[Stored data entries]
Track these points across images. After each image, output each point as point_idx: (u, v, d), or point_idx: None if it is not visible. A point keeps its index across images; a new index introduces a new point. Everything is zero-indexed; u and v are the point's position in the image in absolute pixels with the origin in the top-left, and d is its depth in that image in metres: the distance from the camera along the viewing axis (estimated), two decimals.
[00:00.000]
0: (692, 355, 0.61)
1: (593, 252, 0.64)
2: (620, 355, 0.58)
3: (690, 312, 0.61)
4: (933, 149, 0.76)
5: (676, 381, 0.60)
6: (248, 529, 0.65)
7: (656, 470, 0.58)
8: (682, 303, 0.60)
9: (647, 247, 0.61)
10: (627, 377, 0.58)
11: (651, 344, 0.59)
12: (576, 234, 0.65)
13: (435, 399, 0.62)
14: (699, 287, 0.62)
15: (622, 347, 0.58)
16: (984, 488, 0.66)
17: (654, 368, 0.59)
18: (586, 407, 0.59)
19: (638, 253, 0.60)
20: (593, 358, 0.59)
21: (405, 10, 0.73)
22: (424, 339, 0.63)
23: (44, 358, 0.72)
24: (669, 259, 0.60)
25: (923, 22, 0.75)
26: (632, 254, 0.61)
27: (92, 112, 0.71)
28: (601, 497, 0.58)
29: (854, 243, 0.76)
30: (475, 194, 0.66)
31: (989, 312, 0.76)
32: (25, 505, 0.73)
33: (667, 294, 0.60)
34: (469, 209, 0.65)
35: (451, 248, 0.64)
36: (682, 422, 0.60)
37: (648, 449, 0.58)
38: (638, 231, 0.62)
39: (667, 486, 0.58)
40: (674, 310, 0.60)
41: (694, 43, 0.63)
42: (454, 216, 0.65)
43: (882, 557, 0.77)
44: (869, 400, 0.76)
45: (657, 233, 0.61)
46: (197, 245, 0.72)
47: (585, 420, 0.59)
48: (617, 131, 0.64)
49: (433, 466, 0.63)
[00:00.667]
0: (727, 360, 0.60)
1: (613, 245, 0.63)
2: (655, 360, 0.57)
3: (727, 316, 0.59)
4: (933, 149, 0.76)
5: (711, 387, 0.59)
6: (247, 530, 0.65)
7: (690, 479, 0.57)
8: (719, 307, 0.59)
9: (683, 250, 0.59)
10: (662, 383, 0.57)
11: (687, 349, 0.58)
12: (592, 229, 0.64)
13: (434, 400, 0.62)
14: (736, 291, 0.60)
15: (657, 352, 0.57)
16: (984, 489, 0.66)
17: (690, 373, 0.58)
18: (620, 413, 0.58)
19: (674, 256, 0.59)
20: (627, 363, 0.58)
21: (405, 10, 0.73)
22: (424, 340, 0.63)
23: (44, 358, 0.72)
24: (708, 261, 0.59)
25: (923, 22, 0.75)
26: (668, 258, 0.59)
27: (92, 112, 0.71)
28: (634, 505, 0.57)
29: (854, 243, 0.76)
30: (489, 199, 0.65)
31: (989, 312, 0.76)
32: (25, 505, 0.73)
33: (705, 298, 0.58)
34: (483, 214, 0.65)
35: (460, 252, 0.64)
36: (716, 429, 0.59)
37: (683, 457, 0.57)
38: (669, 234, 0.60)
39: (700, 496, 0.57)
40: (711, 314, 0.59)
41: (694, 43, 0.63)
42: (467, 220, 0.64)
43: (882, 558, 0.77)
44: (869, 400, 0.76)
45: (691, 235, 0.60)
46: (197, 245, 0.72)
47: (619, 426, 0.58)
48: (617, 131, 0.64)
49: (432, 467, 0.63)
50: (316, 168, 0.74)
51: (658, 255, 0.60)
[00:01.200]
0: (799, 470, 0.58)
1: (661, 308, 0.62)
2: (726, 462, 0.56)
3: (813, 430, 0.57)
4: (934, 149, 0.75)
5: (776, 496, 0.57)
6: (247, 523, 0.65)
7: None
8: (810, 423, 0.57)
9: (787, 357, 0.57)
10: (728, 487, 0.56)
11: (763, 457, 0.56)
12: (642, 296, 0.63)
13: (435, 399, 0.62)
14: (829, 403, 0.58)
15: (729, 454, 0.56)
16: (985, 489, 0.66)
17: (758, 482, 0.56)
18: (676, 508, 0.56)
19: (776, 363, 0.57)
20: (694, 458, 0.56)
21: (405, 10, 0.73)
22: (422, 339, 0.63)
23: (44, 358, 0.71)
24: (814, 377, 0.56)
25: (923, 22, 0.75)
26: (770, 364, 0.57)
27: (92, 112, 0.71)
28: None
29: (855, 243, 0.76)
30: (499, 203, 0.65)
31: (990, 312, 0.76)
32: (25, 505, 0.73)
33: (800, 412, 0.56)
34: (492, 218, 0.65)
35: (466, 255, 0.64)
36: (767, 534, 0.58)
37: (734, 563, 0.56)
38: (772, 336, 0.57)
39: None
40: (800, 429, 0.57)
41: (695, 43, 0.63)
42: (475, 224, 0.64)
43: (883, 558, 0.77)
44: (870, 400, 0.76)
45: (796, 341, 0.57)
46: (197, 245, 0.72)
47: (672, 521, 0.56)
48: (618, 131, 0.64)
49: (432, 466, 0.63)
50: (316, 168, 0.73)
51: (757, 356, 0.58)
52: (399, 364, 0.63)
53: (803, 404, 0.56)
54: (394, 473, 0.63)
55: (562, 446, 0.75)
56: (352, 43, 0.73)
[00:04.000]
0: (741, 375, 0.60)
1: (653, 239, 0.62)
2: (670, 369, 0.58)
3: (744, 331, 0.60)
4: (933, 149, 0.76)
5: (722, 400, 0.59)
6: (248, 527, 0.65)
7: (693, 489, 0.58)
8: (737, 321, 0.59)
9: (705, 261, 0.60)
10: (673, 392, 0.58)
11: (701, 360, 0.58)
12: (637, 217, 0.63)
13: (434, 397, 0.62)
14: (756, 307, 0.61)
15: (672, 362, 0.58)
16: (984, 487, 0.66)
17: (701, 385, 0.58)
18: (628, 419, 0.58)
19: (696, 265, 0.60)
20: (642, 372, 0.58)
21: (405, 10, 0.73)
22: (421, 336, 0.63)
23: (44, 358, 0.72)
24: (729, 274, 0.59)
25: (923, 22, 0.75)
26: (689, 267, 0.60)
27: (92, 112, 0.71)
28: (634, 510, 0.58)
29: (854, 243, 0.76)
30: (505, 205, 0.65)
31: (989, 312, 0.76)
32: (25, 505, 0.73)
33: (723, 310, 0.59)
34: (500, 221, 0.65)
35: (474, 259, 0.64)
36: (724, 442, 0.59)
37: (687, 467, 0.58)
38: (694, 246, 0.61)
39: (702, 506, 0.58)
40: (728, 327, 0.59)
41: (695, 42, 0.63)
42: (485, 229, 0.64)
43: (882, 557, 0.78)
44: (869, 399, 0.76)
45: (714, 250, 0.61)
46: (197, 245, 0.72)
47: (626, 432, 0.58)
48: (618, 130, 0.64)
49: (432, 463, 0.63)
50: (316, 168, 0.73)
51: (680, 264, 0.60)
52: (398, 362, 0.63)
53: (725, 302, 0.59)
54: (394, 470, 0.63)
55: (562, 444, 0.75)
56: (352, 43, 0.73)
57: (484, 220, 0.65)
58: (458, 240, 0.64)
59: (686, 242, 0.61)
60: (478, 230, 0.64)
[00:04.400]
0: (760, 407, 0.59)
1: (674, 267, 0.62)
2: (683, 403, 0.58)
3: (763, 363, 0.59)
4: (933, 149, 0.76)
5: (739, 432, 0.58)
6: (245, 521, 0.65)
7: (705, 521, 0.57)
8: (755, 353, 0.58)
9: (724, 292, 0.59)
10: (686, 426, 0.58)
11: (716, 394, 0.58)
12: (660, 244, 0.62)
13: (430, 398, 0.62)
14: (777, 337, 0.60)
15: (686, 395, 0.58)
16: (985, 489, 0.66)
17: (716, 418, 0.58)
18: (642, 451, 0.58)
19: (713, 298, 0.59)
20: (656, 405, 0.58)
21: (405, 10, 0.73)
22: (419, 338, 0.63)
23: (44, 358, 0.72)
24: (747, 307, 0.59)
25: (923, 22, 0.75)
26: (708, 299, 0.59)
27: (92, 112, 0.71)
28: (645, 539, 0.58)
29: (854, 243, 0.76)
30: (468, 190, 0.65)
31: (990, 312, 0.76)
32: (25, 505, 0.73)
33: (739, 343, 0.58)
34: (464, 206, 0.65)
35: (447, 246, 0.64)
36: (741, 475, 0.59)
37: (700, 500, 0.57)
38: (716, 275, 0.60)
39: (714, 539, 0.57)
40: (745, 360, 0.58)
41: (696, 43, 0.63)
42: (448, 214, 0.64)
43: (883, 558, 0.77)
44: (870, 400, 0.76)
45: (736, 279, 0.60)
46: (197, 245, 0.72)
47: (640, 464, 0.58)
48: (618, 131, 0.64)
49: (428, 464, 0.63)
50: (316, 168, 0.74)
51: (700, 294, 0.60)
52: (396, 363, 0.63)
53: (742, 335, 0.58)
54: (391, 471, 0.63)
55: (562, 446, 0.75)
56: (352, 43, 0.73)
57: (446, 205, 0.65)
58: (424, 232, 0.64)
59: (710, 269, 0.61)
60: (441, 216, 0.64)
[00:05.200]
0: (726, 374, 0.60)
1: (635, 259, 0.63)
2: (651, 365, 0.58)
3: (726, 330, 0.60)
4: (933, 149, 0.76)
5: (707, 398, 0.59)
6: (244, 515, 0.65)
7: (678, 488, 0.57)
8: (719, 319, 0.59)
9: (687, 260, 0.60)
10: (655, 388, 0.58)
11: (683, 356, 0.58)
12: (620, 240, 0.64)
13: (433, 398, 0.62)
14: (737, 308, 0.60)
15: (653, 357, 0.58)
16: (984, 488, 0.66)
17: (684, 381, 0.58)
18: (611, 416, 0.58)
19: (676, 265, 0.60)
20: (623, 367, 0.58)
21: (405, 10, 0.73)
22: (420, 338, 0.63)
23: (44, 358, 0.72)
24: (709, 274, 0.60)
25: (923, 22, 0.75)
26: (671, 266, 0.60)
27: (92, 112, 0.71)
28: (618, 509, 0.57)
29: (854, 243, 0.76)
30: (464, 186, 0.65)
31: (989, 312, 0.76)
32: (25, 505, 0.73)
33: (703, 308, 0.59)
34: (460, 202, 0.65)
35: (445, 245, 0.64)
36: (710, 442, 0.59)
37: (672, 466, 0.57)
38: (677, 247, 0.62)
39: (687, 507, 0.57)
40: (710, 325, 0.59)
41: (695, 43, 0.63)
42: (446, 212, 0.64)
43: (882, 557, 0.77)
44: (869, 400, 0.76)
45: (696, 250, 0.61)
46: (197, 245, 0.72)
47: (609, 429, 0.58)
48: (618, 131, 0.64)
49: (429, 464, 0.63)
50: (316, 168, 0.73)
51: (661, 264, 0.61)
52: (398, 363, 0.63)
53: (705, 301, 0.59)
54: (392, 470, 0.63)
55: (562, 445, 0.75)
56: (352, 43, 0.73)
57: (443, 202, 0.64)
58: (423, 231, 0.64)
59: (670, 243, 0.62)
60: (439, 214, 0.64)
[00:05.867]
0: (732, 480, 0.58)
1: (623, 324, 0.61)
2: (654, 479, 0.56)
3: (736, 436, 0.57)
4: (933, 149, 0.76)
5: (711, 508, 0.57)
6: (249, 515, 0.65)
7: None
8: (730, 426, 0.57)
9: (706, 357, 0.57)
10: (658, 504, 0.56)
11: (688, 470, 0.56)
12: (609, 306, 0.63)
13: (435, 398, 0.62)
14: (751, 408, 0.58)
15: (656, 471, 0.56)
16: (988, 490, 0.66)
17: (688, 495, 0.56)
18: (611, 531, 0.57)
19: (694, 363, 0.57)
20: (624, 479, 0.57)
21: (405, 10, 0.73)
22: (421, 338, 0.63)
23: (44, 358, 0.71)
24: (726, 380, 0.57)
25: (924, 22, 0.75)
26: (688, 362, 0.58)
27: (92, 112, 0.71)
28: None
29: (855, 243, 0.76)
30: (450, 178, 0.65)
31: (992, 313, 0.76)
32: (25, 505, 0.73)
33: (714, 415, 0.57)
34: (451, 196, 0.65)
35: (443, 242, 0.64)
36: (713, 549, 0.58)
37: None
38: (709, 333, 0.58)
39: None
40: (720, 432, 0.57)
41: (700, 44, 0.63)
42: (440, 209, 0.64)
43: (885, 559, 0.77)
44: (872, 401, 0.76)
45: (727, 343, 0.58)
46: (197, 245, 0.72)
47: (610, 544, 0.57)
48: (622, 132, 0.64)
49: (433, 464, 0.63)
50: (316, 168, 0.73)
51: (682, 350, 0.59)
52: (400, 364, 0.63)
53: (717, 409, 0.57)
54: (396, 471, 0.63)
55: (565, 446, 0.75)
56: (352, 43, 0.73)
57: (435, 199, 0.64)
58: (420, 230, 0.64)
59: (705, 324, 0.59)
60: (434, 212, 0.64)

> [DIRECTIONS FOR THIS TASK] Of the lines above, extract only those from the line with "40: (674, 310, 0.60)" to the line with "49: (433, 466, 0.63)", both included, exactly as written.

> [TASK SOLUTION]
40: (674, 310, 0.60)
41: (694, 43, 0.63)
42: (454, 216, 0.65)
43: (882, 557, 0.77)
44: (869, 400, 0.76)
45: (657, 233, 0.61)
46: (197, 245, 0.72)
47: (585, 420, 0.59)
48: (617, 131, 0.64)
49: (433, 466, 0.63)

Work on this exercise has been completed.